The Ministry of Health (MOH) reported 92 new coronavirus cases on Sunday, including 88 locally-transmitted and four imported ones. It is likely that rising case numbers will be reported in the coming days as it steps up efforts to detect new cases to contain their spread in the community, the ministry said.
Singapore is trying to arrest the COVID-19 spread following a recent spate of cases out of markets and social clubs that have derailed its plans to open and put it in an on-again-off-again mode. The Ministry of Health (MOH) reported 92 new coronavirus cases on Sunday, including 88 locally-transmitted and four imported ones. It is likely that rising case numbers will be reported in the coming days as it steps up efforts to detect new cases to contain their spread in the community, the ministry said.
Comparatively, the MOH had confirmed zero new cases of local transmitted infection, with just six imported ones on July 10. Three of these infections were detected on arrival in Singapore and three developed the illness during isolation under Stay Home Notice (SHN). But more infection has been reported especially from new clusters at Karaoke TV (social) clubs and from open markets among fishmongers in recent days. The local cases included 25 new cases linked to the KTV cluster on Sunday, which now stands at 173 cases, and 42 new cases linked to the Jurong Fishery Port cluster, which now stands at 63.
Overall, the number of new cases in the community has increased from 17 cases the week before to 325 in the past week. The number of unlinked cases in the community has also increased from eight the week before to 31 cases in the past week.
Noting the increase, Prime Minister Lee Hsien Loong on Sunday said these infections are a reminder of the need to get everyone vaccinated. This is especially so for seniors who can become seriously ill if infected, he said in a Facebook post on Sunday. “The most important way to keep ourselves safe is vaccinating everyone,” said Lee, adding that Singapore is on track to reach the goal of fully vaccinating two-thirds of the population by National Day, which falls on August 9.
“Meanwhile, please keep up our regular habits of wearing masks, washing hands and maintaining safe distancing. This will slow down the spread of the virus, and help to bring outbreaks like the KTV and Jurong Fishery Port clusters under control,” the Prime Minister said.
Authorities have also reversed its social outing decision especially the ‘dining in’ at eateries to two from Monday, having allowed a group of five to ‘dine in’ just last week with the exception of fully vaccinated people being allowed in some restaurants. The MOH has advised visitors to the affected premises to monitor their health closely, and minimise social interactions as far as possible, for 14 days from their date of visit or interaction. They are encouraged to see a doctor immediately if they feel unwell.
“We also advise all visitors to markets and food centres to avoid crowds and to do your marketing during off-peak hours or at supermarkets, and to strictly observe the safe management measures,” it said.
Even those who are vaccinated but have unvaccinated elderly family members at home should avoid crowded places or extensive social interactions, the MOH said.

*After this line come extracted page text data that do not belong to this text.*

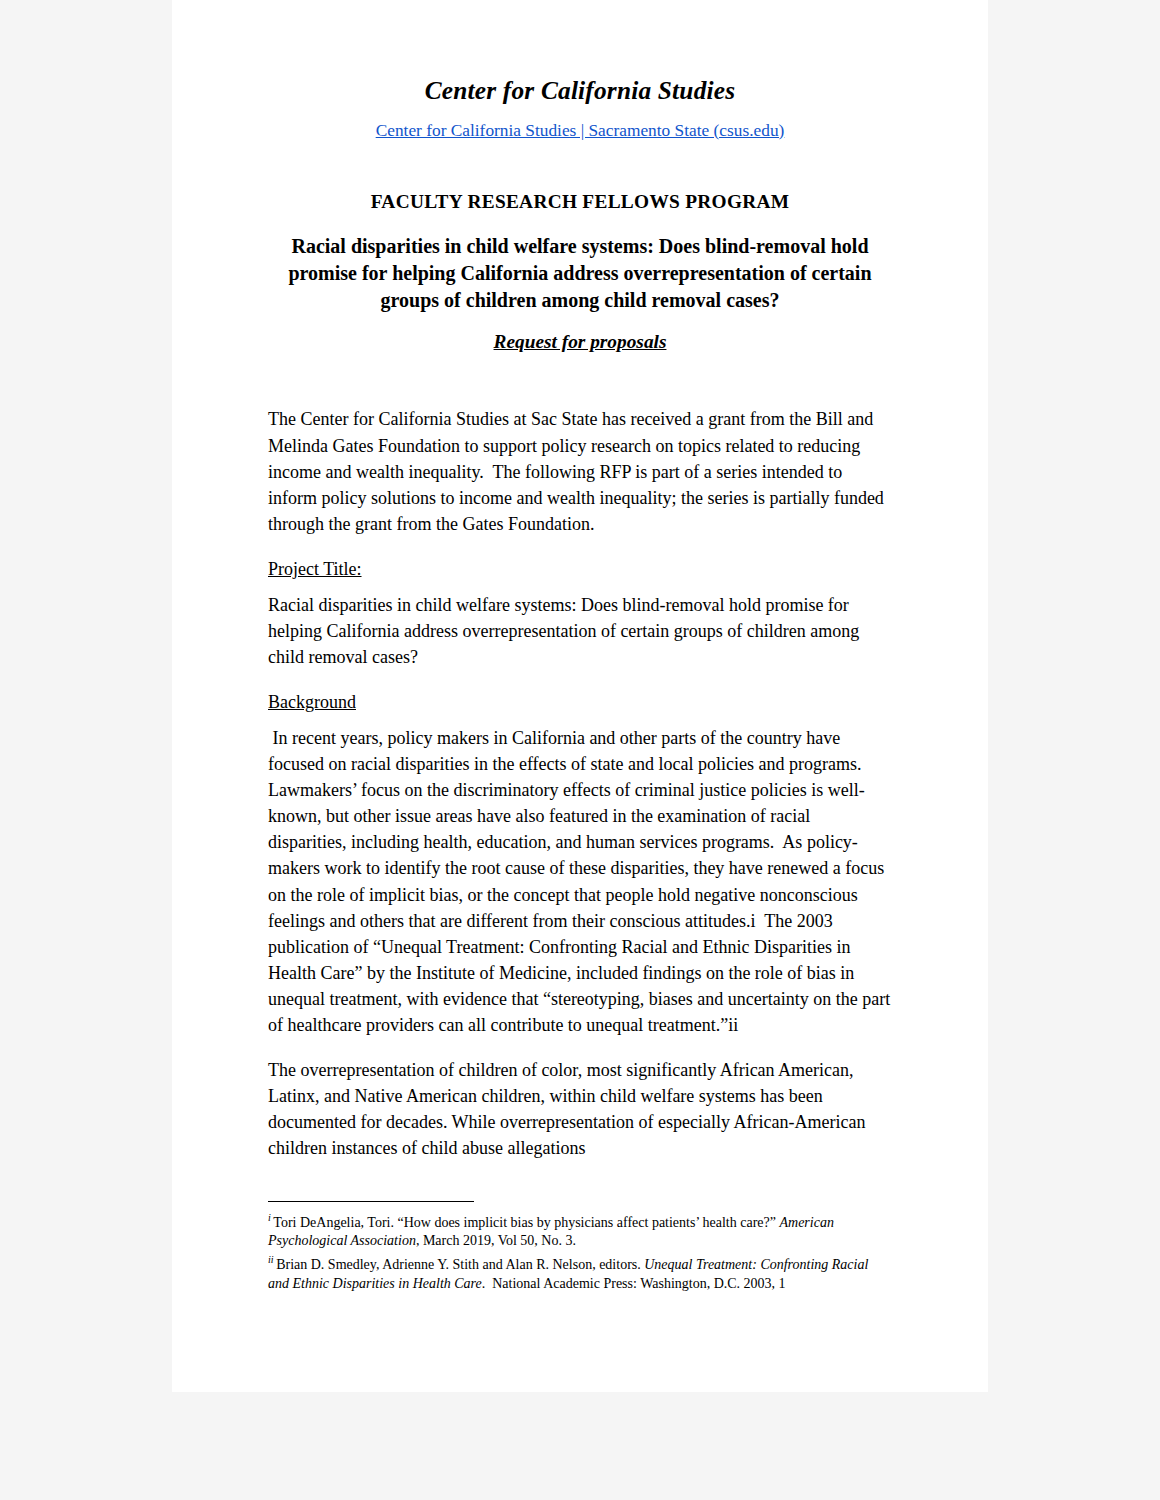Center for California Studies
Center for California Studies | Sacramento State (csus.edu)
FACULTY RESEARCH FELLOWS PROGRAM
Racial disparities in child welfare systems: Does blind-removal hold promise for helping California address overrepresentation of certain groups of children among child removal cases?
Request for proposals
The Center for California Studies at Sac State has received a grant from the Bill and Melinda Gates Foundation to support policy research on topics related to reducing income and wealth inequality. The following RFP is part of a series intended to inform policy solutions to income and wealth inequality; the series is partially funded through the grant from the Gates Foundation.
Project Title:
Racial disparities in child welfare systems: Does blind-removal hold promise for helping California address overrepresentation of certain groups of children among child removal cases?
Background
In recent years, policy makers in California and other parts of the country have focused on racial disparities in the effects of state and local policies and programs. Lawmakers’ focus on the discriminatory effects of criminal justice policies is well-known, but other issue areas have also featured in the examination of racial disparities, including health, education, and human services programs. As policy-makers work to identify the root cause of these disparities, they have renewed a focus on the role of implicit bias, or the concept that people hold negative nonconscious feelings and others that are different from their conscious attitudes.i The 2003 publication of “Unequal Treatment: Confronting Racial and Ethnic Disparities in Health Care” by the Institute of Medicine, included findings on the role of bias in unequal treatment, with evidence that “stereotyping, biases and uncertainty on the part of healthcare providers can all contribute to unequal treatment.”ii
The overrepresentation of children of color, most significantly African American, Latinx, and Native American children, within child welfare systems has been documented for decades. While overrepresentation of especially African-American children instances of child abuse allegations
i Tori DeAngelia, Tori. “How does implicit bias by physicians affect patients’ health care?” American Psychological Association, March 2019, Vol 50, No. 3.
ii Brian D. Smedley, Adrienne Y. Stith and Alan R. Nelson, editors. Unequal Treatment: Confronting Racial and Ethnic Disparities in Health Care. National Academic Press: Washington, D.C. 2003, 1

This is because vaccinated persons may still get infected with the virus and inadvertently bring the virus home to seniors.
Tighter measures will be implemented to manage access to wet (open stalls) markets where COVID-19 cases were recently detected among stallholders and stall assistants, The Straits Times reported. From Monday, interim fencing will be put up at the markets by the National Environment Agency (NEA) and town councils, and mandatory SafeEntry check-in requirements will be enforced, the MOH said. The added access control will better enable contact tracing to ring-fence cases.
Similar access controls had already been implemented at another 13 markets since the circuit breaker period last year. Customers are not allowed to enter once the number of people in each market reaches the stipulated allowable capacity. “This is to avoid overcrowding and ensure that effective safe distancing and enforcement can be carried out to ensure everyone’s safety,” said the MOH. It said that the porous nature of wet (open stalls) markets makes contact tracing and isolation less straightforward.
“We are particularly concerned that these wet (open stalls) markets serve a range of customers, including the vulnerable elderly, some of whom remain unvaccinated. They might be infected, and could suffer severe symptoms,” it said. The MOH further urged all unvaccinated individuals, especially the elderly, to stay at home as much as possible over the next few weeks.
It said: “We urge members of the public to reach out to your elderly relatives or neighbours who remain unvaccinated to see what assistance they may require, for example, to buy daily necessities. “With the upcoming (Hari Raya Haji – Haj) public holiday on July 20 (Tuesday), individuals should continue to limit their overall number of social gatherings to not more than two per day, whether it is to another household, or to meet with friends and family members in a public place.” As of Sunday, Singapore has reported a total of 63,073 COVID-19 cases and 36 deaths.